PostgreSQL 16 Expands Analytics Capabilities
The recent release of PostgreSQL 16 is significant for a number of reasons. It enables more flexible access control mechanisms, which have immediate consequences for deployments involving Managed Service Providers (MSPs).
Version 16 also supports hot standby capabilities which, when serving as the source for logical replications, has the ability to “allow for new architectures,” affirmed Adam Wright, Senior Product Manager for EnterpriseDB (EDB). EDB was one of the foremost code contributors to PostgreSQL 16, an open source Relational Database Management System.
Most importantly, however, the latest version of PostgreSQL includes analytics functionality for facilitating complicated aggregation and windowing queries. This enhancement, when paired with the database’s extensions for managing geospatial and vector data, respectively, is perhaps the latest indicator of the increasing relevance of transactional databases for analytics.
“I think what you’re starting to see is the need for specialty data warehousing is starting to get lower,” Wright reflected. “You might have extreme ends of the data warehousing market, where having a specialty system is necessary. But that’s really starting to become the extreme end and, for a lot of use cases, you can just use Postgres and not need that specialty system.”
Although PostgreSQL is widely used in transactional systems, its implementation of what Wright called the “any value function” in version 16 has definite analytics overtones. This function is part of the SQL:2023 standard. “This function is really mainly used for analytical databases,” Wright revealed. “Complex aggregations/windowing queries is kind of the subheading for what you can use that for.”
This particular function allows administrators and developers to do calculations across a set of rows in a table. “You might compare how a calculation for one row is done against another row and get some aggregation of those two,” Wright explained. “So, things like getting a running total and doing that easily through a few lines of SQL.” This feature is valuable for use cases such as comparing product types for stock ordering in retail, particularly across different locations represented in a large table.
Vector and Geospatial Data
According to Wright, it’s often more efficient to manage this task at the database level than at the application level. With the latter approach, administrators or developers would have to write more code than they otherwise would, as well as write multiple functions. Then, they’d have to bring the data back and compare it, instead of filtering everything out of the database server. However, “if I’m on the database server and I write this aggregation query, I’m comparing different rows in the table,” Wright mentioned. “Once that’s all done, I’m going to stream back only the records that are necessary to the application.”
A PostgreSQL extension, PostGIS, enables users to store and query geospatial data. Wright referenced another extension for managing vector workloads that includes storing vector data and supporting vector operators. “It’s just another use case that’s available in Postgres that you don’t need to go to a specialty database vendor and get another contract, and another support, and have to onboard whatever you may need to actually support those workloads,” Wright commented.”

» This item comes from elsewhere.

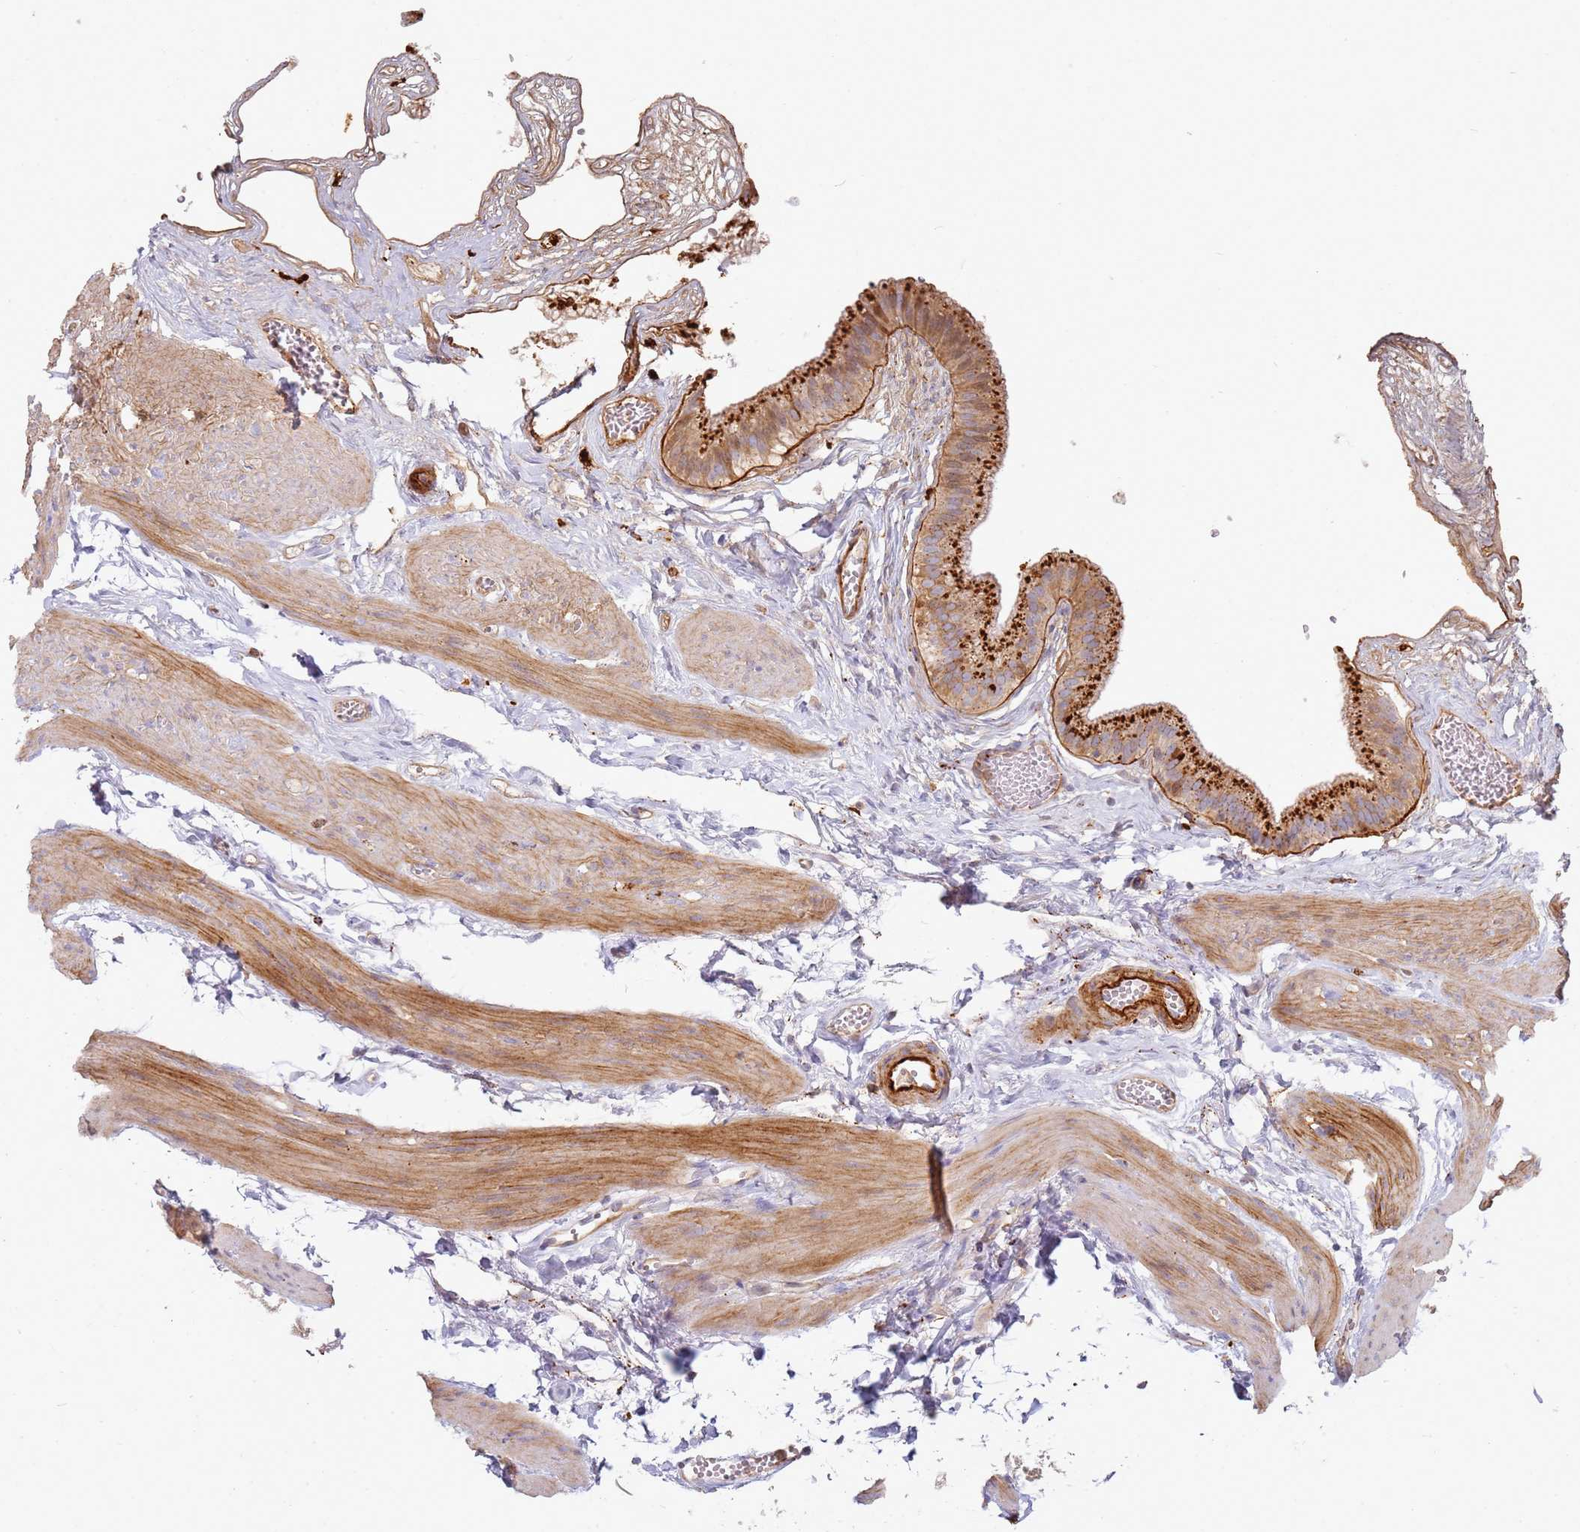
{"staining": {"intensity": "strong", "quantity": ">75%", "location": "cytoplasmic/membranous"}, "tissue": "gallbladder", "cell_type": "Glandular cells", "image_type": "normal", "snomed": [{"axis": "morphology", "description": "Normal tissue, NOS"}, {"axis": "topography", "description": "Gallbladder"}], "caption": "Immunohistochemistry (IHC) (DAB) staining of normal gallbladder shows strong cytoplasmic/membranous protein expression in about >75% of glandular cells.", "gene": "TMEM229B", "patient": {"sex": "female", "age": 54}}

Although the extensions Wright mentioned are not part of the new capabilities unveiled in PostgreSQL 16, they attest to the database’s growing analytics usefulness, which coincides with the recently released aggregation and windowing function. The new edition also includes enhancements to its logical replication capabilities, the most substantial of which is “that you’re able to do logical representation from a standby server,” Wright remarked. With this paradigm, users can do logical representations from what Wright termed a hot standby, which he described as involving a physical replication of every change in PostgreSQL data to a target system — frequently for High Availability.
“With logical representation, instead of getting all the changes from the database, you might just want to replicate a couple of tables, a sales table, an orders table, and feed them to these different systems,” Wright observed. Logical representation enables users to specify the tables that are replicated which, when combined with the ability to do so from standby systems, broadly expands the possibilities for replications and architectural approaches. “You can have cascading multiple replications and things like that,” Wright said. “You can do everything from one system, but can also get subsets of the data from Postgres more easily, get into read-only systems… There’s just a lot more architectures that are going to be supported because of these native features.”
PostgreSQL 16 also enhances the degree and scope of control associated with superusers — users with a considerable amount of privileges for data and system access. In previous versions, superusers had the latitude to do almost anything, including tampering on the underlying “operating system as the service that’s running as Postgres,” Wright admitted. “This is a big problem for managed data services.” Consequently, managed service providers (including some of the hyperscalers) would “fork” or replicate the database, users, and settings from the original cluster to another.
According to Wright, this process may lead to “bugs and security issues.” Consequently, the more refined superuser controls in the most recent version of PostgreSQL enable “you granular management of privileges and to delegate tasks that are needed to manage the database for DBAs, but not give them things that let them break out of the database,” Wright said. “Or, you can manage a role but not necessarily manage the data for that role.”
The Database Space
The new additions to PostgreSQL 16 are, for the most part, indicative of developments that are impacting the database space as a whole. Systems that were conventionally used for transactional purposes are taking on more analytics responsibilities. PostgreSQL’s native support of an aggregate function for writing aggregation and windowing queries — and extensions for workloads pertaining to geospatial and vector data — is perhaps a harbinger of a future in which the traditional divide between transactional and analytics databases is not so pronounced.